COMPITI ED ESERCIZI →
• 1. Ripeti il passo dell'articolo sulla Disney che va da "La Disney ha anche" fino a "di genere fantastico." compreso.
• 2. Rispondi a queste domande basandoti sull'articolo sulla Disney.
(a) Chi ha annunciato la chiusura degli stabilimenti della Imd?
(b) Quale film in lavorazione alla Imd dovrebbe rientrare nell'accordo a lungo termine con Zemeckis?
(c) In quale genere di film la Disney si sente più forte per fare concorrenza a Bollywood?

Disney chiude la Imd e punta tutto sull'India
INDUSTRIA DELLO SPETTACOLO. Robert Zemeckis finisce nei guai
Appena completata la postproduzione di Mars Needs Moms, la Disney chiuderà gli stabilimenti cinematografici della ImageMovers Digital (Imd) fondati da Robert Zemeckis, dove è stato recentemente realizzato A Christmas Carol. Lo ha annunciato il presidente dei Walt Disney Studios Alan Bergman lodando il lavoro svolto dalla Imd, ma spiegando che «le dinamiche dell'industria cinematografica stanno rapidamente cambiando e la Imd non è più adatta al nostro modello economico».
La Disney ha anche annunciato che spera di fare un accordo a lungo termine con Zemeckis e i suoi partner Jack Rapke Steve Starkey che includa la realizzazione del film Yellow Submarine attualmente inlavorazione alla Imd.
In compenso, per far fronte a un mercato occidentale che non rende più come ai vecchi tempi, la Disney ha deciso di far concorrenza a Bollywood, dove si sente più forte: i film di genere fantastico.

Dati archiviati
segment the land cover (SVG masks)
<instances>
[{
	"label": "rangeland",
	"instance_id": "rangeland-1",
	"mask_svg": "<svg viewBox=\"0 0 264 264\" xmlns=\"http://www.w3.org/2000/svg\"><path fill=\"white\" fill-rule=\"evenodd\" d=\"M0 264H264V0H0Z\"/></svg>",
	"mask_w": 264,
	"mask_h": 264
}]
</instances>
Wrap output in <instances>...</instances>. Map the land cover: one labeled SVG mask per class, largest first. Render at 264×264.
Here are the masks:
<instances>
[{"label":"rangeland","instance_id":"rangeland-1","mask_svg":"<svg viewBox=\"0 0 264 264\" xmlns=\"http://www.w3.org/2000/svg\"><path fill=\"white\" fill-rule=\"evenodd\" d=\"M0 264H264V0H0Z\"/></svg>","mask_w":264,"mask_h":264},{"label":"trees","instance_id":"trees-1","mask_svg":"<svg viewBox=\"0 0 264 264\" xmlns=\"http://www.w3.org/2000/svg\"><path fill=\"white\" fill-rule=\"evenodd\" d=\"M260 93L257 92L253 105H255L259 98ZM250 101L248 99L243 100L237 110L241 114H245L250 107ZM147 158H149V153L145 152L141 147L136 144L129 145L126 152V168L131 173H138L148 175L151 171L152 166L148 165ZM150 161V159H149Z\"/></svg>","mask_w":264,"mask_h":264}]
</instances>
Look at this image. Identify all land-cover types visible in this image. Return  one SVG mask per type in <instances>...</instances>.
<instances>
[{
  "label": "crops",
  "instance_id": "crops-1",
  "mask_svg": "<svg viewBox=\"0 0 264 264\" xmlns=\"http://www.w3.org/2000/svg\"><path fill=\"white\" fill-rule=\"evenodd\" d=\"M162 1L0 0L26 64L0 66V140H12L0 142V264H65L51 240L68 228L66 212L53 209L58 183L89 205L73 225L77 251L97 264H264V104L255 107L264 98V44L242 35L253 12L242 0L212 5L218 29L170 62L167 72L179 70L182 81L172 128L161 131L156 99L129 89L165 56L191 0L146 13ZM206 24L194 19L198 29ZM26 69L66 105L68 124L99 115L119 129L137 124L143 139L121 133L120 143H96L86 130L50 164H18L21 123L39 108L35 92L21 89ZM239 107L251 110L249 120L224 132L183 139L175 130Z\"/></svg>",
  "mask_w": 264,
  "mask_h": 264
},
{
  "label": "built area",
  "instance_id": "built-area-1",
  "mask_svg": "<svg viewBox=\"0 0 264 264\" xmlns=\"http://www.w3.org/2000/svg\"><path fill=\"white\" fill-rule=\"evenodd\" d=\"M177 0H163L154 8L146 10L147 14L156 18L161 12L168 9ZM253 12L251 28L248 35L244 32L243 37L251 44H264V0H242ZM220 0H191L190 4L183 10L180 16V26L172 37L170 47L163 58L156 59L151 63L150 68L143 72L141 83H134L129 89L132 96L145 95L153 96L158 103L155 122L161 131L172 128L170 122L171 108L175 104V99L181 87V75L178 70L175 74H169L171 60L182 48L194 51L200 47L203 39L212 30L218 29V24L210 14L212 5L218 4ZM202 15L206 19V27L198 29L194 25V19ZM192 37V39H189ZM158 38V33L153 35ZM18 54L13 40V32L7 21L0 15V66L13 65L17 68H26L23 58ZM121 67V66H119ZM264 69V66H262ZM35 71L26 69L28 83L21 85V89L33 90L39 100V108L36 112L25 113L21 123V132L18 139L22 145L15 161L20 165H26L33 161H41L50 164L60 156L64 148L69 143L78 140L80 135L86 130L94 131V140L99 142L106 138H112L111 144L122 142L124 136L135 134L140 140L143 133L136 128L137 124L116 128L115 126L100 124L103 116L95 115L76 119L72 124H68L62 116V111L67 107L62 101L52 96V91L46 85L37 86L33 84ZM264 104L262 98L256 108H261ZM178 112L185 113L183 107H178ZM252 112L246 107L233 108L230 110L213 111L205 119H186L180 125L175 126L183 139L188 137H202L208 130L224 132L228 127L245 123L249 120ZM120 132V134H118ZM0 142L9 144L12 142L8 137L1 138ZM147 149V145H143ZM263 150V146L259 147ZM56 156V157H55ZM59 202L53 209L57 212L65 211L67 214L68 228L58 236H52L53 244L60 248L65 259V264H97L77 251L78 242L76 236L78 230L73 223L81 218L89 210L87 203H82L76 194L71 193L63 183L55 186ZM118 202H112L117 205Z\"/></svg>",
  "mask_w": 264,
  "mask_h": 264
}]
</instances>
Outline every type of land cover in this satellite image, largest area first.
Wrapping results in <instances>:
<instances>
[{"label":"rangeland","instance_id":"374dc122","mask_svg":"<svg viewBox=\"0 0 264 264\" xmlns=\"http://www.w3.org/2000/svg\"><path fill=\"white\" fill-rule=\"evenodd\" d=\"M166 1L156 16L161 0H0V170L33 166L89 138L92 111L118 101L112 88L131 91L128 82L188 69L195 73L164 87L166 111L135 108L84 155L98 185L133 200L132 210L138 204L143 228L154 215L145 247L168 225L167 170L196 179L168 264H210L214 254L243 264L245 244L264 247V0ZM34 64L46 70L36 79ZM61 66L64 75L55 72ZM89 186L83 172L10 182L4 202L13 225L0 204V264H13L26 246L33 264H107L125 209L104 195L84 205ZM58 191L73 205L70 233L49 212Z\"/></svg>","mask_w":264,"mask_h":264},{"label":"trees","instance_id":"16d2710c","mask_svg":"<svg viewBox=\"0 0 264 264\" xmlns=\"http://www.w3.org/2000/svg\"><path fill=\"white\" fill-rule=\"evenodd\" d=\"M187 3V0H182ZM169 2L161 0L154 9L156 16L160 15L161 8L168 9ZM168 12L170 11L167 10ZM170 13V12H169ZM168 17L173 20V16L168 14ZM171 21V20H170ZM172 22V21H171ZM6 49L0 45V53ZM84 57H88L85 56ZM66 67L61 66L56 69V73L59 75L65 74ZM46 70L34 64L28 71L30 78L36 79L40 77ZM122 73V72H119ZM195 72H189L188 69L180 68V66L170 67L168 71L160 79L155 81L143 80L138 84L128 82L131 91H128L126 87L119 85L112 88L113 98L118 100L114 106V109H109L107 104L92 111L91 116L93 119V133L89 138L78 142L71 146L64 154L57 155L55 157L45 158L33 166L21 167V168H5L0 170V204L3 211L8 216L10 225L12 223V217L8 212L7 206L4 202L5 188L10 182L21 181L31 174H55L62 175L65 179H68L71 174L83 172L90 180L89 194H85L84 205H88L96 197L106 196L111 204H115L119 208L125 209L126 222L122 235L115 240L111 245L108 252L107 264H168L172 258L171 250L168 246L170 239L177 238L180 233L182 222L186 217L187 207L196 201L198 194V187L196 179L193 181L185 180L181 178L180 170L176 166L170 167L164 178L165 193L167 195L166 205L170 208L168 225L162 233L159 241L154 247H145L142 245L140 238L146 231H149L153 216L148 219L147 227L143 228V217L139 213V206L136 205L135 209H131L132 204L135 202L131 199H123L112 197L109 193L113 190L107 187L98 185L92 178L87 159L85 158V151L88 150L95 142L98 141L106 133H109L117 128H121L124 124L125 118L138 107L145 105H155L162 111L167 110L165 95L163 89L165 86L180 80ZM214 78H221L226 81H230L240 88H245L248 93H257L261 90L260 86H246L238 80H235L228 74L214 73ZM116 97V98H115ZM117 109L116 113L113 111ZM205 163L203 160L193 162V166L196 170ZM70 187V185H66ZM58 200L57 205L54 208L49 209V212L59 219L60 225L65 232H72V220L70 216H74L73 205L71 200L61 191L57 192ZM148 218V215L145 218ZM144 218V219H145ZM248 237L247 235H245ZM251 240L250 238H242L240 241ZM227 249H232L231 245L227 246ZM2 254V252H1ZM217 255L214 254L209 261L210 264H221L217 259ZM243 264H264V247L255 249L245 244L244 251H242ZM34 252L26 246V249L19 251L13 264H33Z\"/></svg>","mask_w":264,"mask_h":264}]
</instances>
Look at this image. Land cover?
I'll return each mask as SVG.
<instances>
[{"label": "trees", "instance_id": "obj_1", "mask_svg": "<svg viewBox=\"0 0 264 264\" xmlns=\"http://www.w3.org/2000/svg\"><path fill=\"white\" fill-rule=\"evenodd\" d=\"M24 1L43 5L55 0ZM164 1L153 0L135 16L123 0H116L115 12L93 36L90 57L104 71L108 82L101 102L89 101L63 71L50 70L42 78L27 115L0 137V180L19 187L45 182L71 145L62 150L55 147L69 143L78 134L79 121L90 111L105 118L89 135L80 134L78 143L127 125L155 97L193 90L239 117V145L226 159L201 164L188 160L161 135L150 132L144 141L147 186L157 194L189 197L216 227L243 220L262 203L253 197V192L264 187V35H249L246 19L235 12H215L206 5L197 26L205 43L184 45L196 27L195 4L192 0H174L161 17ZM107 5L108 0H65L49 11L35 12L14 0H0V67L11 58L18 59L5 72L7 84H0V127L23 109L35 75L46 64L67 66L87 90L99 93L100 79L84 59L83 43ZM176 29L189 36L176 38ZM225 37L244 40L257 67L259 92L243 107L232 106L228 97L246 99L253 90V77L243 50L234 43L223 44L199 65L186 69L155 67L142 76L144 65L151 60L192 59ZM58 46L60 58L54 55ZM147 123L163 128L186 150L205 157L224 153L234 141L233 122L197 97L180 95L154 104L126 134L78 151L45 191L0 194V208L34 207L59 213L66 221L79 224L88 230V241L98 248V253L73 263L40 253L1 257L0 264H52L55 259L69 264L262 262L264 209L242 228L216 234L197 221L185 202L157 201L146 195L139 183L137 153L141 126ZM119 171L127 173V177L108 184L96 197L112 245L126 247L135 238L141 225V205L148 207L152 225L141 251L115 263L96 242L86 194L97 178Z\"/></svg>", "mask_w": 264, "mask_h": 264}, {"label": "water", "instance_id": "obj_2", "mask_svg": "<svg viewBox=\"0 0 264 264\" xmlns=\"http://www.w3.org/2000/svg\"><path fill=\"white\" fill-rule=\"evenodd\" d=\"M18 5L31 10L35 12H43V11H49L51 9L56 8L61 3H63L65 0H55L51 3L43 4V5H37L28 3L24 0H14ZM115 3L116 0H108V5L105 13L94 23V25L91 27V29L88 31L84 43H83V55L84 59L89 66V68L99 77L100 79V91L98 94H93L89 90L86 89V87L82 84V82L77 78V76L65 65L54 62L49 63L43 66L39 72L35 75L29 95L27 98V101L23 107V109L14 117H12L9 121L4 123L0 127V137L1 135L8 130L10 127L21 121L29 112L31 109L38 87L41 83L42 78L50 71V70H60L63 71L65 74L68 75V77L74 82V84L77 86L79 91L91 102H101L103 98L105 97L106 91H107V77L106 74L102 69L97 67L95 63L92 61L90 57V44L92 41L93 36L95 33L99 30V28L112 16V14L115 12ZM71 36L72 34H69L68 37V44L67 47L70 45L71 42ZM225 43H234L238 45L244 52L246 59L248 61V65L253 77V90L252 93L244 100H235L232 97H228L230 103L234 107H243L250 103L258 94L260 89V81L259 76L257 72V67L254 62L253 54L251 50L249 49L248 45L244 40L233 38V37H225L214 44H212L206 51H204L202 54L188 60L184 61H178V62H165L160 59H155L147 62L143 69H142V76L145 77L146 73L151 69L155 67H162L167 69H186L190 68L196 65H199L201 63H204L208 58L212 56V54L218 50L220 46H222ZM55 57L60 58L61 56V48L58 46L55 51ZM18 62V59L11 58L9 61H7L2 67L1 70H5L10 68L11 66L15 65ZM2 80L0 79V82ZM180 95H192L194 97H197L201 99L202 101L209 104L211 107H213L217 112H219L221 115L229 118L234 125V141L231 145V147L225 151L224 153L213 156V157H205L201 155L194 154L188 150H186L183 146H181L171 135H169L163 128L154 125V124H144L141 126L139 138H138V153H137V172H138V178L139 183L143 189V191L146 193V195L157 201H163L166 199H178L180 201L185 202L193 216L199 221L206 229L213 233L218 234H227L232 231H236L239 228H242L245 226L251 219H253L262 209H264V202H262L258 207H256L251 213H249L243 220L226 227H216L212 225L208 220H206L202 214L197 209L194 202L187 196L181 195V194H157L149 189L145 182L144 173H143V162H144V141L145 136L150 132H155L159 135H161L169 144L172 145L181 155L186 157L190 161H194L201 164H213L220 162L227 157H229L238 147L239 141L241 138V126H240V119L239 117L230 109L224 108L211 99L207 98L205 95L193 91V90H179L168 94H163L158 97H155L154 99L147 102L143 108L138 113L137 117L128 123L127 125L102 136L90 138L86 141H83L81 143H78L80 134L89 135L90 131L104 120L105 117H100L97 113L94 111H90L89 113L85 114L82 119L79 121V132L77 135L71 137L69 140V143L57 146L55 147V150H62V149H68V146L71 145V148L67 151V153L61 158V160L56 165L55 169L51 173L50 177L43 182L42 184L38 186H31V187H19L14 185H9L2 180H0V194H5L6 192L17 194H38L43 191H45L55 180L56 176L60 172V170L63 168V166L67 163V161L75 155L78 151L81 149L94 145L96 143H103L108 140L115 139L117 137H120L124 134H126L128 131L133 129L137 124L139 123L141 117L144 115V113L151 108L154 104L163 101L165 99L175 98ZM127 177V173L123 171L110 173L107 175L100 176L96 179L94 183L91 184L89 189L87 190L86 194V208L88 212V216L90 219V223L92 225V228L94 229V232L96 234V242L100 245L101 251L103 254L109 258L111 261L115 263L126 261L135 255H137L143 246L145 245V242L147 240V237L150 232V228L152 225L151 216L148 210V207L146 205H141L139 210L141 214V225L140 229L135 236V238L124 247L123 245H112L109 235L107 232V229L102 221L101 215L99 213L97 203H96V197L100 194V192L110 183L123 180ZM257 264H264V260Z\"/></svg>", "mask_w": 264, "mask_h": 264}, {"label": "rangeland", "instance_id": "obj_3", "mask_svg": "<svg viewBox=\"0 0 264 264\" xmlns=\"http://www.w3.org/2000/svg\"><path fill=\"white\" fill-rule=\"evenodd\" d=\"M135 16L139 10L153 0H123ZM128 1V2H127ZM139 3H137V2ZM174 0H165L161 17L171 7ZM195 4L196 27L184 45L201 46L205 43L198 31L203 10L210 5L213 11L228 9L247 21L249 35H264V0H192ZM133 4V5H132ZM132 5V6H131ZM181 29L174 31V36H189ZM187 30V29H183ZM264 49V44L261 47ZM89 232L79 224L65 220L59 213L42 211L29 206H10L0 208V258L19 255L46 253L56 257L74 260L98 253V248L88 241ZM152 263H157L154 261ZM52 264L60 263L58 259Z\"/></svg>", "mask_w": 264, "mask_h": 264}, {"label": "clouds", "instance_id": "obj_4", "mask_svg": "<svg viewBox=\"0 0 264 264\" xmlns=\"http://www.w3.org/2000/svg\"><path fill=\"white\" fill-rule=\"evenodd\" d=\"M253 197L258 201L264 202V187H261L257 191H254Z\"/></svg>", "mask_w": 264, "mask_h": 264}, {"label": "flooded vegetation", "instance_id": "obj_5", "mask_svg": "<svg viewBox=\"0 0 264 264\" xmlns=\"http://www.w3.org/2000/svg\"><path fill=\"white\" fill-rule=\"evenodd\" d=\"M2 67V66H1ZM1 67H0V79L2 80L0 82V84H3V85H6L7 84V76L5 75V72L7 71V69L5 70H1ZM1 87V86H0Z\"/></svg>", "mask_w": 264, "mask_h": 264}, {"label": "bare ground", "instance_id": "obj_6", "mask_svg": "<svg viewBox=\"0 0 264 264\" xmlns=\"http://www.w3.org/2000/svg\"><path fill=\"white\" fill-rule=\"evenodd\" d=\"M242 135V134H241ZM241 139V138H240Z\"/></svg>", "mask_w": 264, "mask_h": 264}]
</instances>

RISULTATI →
• 1.
La Disney ha anche annunciato che spera di fare un accordo a lungo termine con Zemeckis e i suoi partner Jack Rapke Steve Starkey che includa la realizzazione del film Yellow Submarine attualmente inlavorazione alla Imd.
In compenso, per far fronte a un mercato occidentale che non rende più come ai vecchi tempi, la Disney ha deciso di far concorrenza a Bollywood, dove si sente più forte: i film di genere fantastico.

• 2.
(a) L'ha annunciata Alan Bergman, presidente dei Walt Disney Studios.
(b) Si tratta di Yellow Submarine.
(c) Il genere è quello dei film di genere fantastico.